The key point to emphasize is that Microsoft is a trap, easily replaced by operating systems and applications that can be trusted to hold their value
. Microsoft cannot be trusted to hold its value, because in order to keep growing they have to keep forcing people off of their familiar, existing software and onto the latest Microsoft solution. If they cannot do this by persuasion they will do it by force, creating new and incompatible solutions, and claiming that failing to upgrade will leave users crippled and impotent...
Which directly attacks the neophobia of Microsoft supporters, leaving them vulnerable, feeling betrayed, and frustrated. They did not turn to 'Microsoft for all things' to be left behind: they wished to make a simple decision and be taken care of for the forseeable future. Every MS upgrade is a point of weakness, particularly if there is incompatibility with previous systems. As Microsoft leans harder on its supporters and exerts more force to move them, it becomes more vulnerable to a titanic backlash.
The antidote, the siren song that will convert Microsoft supporters, is not innovation but safety, stability over time.
Depicting, say, OpenDoc as a quantum leap changing the entire nature of computing, is likely to miss the point entirely. Depicting OpenDoc as a system in which you can simply upgrade a part when necessary and leave the rest of the system known and familiar is a compelling argument.
Depicting, say, the Macintosh interface as an environment undergoing radical and revolutionary change and becoming unrecognisable, is dangerous. Depicting the Macintosh interface as an enviroment with landmarks that are set in stone and not changed haphazardly is a compelling argument.

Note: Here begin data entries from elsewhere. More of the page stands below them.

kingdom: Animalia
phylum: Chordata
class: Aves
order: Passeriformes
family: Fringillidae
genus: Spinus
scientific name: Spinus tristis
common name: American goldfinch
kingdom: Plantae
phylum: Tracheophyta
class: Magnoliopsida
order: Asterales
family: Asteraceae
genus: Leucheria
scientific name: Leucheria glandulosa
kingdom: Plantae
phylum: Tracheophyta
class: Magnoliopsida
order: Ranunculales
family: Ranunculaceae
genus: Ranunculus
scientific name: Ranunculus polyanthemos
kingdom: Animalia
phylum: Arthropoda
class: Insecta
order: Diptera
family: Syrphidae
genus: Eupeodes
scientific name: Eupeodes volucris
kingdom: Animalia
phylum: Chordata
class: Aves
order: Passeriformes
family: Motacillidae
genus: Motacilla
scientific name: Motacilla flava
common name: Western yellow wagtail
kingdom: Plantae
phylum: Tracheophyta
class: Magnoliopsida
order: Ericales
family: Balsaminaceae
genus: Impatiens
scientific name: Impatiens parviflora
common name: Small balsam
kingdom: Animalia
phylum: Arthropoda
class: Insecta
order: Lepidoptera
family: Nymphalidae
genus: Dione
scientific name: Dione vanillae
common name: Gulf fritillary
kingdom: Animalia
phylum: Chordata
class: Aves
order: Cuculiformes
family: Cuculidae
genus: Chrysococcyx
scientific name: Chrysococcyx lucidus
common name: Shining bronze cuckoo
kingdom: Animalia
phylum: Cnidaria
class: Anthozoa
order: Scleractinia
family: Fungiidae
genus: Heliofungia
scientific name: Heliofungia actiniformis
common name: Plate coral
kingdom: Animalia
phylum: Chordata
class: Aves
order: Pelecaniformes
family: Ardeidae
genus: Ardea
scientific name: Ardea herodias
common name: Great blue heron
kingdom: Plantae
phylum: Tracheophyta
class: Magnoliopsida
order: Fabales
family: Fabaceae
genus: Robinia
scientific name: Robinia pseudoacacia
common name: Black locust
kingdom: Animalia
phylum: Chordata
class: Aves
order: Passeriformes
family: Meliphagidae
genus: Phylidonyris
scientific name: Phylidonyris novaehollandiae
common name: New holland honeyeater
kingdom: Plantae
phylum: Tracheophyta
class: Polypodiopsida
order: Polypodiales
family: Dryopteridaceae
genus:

Depicting, say, Java as a revolutionary concept that will change the way we use computers forever is dangerous. Depicting it as a foundation in which you can bring familiar applications to unfamiliar platforms and be able to use them immediately is a compelling argument.
Failing to understand this is marketing suicide.
Jinx_tigr (aka Chris Johnson)
If anyone is interested, this text is hereby public domain and can be copied, put up on the WWW, printed, or whatever, with my blessing.